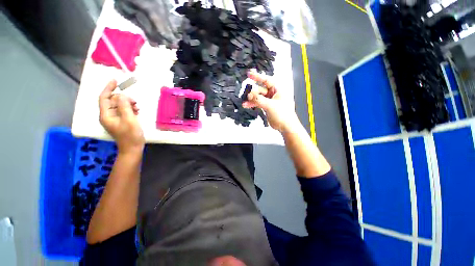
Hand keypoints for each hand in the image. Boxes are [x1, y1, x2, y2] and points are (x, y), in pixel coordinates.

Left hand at [99, 80, 144, 153]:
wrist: (133, 148)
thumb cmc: (131, 135)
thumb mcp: (129, 119)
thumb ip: (125, 106)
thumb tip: (123, 95)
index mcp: (106, 115)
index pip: (104, 98)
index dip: (108, 88)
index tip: (115, 80)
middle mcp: (108, 115)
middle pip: (113, 100)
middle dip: (124, 98)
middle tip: (135, 102)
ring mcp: (114, 118)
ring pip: (119, 105)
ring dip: (128, 104)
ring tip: (137, 108)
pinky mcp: (120, 121)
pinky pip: (123, 110)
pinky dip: (130, 109)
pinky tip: (137, 112)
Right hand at [243, 72, 299, 131]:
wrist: (285, 126)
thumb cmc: (282, 113)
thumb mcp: (270, 105)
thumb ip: (259, 99)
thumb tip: (249, 95)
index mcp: (277, 89)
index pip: (266, 80)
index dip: (257, 77)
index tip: (249, 74)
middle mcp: (273, 93)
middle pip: (260, 89)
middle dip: (253, 92)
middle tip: (246, 95)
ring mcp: (269, 100)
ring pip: (258, 97)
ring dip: (251, 99)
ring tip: (244, 102)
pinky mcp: (266, 106)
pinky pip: (258, 103)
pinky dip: (253, 104)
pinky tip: (246, 105)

+++++

Search the entries above for "hand". Show every line that has it.

» **Response area**:
Hand keypoints for each hand in the image. Boxes are [x1, y1, x2, y2] and points are (x, y), in pixel coordinates.
Left hand at [99, 80, 144, 153]:
Right hand at [243, 72, 299, 131]:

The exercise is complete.